Two prominent former officials of the brutal Khmer Rouge regime, who are being tried for war crimes and crimes against humanity, will now face another trial beginning Wednesday, BBC reported.
Former head of state Khieu Samphan and Pol Pot's deputy, Nuon Chea, will now be tried on charges of genocide against Vietnamese and Cham Muslim minorities in Cambodia. Both cases will be tried separately even as the tribunals work to speed up proceedings keeping in mind the ageing defendants, reports said. The latest trial, which is expected to continue until 2016, will focus on the roles of Chea, 88, and Samphan, 83, in murdering hundreds of thousands of people from Cambodia’s ethnic minorities, as well as address cases of rape and forced marriages.

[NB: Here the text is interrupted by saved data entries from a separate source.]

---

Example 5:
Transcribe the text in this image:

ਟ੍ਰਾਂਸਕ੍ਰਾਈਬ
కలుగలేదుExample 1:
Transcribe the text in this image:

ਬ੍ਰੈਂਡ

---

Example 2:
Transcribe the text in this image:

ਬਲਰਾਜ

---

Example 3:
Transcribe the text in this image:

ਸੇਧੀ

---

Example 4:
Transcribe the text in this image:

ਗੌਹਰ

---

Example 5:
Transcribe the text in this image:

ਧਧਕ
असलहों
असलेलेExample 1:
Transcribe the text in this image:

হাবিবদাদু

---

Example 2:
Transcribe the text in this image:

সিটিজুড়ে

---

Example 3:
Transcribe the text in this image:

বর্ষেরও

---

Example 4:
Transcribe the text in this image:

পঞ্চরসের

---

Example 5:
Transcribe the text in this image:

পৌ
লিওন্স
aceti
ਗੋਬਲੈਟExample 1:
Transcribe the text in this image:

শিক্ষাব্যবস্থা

The first trial largely focused on crimes the regime committed when they forcibly moved millions of urban Cambodians from cities to rural labor camps in an attempt to convert Cambodia into an absolute socialist agricultural society. The verdict in this trial is expected to be announced on Aug. 7.

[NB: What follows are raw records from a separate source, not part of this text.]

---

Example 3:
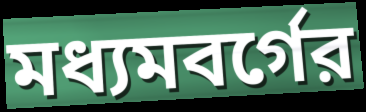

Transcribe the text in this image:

মধ্যমবর্গের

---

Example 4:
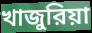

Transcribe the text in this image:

খাজুরিয়া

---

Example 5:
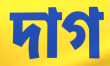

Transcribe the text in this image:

দাগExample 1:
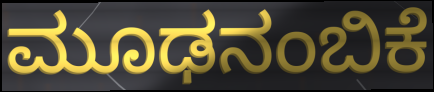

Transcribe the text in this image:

ಮೂಢನಂಬಿಕೆ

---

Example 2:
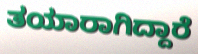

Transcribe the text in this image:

ತಯಾರಾಗಿದ್ದಾರೆ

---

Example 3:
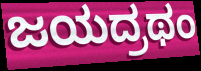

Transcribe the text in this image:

ಜಯದ್ರಥಂ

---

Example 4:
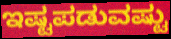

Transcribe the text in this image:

ಇಷ್ಟಪಡುವಷ್ಟು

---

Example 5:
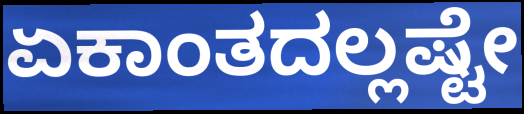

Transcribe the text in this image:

ಏಕಾಂತದಲ್ಲಷ್ಟೇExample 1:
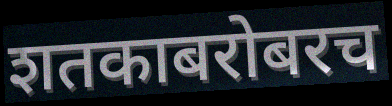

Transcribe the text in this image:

शतकाबरोबरच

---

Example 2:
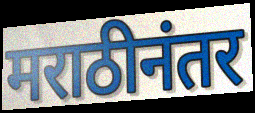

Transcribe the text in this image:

मराठीनंतर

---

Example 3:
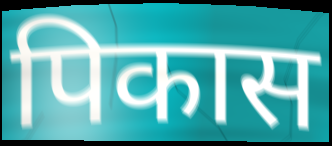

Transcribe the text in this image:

पिकास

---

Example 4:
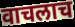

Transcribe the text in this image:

वाचलाच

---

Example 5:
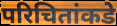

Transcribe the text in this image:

परिचितांकडे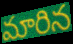
మారిన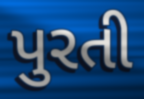
પુરતી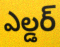
ఎల్డర్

The Khmer Rouge ruled Cambodia from 1975 to 1979. During those years, two million people were killed or died of starvation from the Maoist regime's experiment in an extreme form of 'agrarian socialism.'
Cambodia state prosecutors are seeking life sentences against the former Khmer leaders. 
Only Khmer Rouge leader Pol Pot, who died in 1997, and former prison chief, Kang Kek Iew, better known as Comrade Duch, have so far been convicted and jailed for their involvement in the Cambodian genocide.
Two other leaders of the regime were to be tried, but, Ieng Sary, the regime's foreign minister, died last year, and his wife, the former social affairs minister, Ieng Thirith, was deemed unfit to stand trial.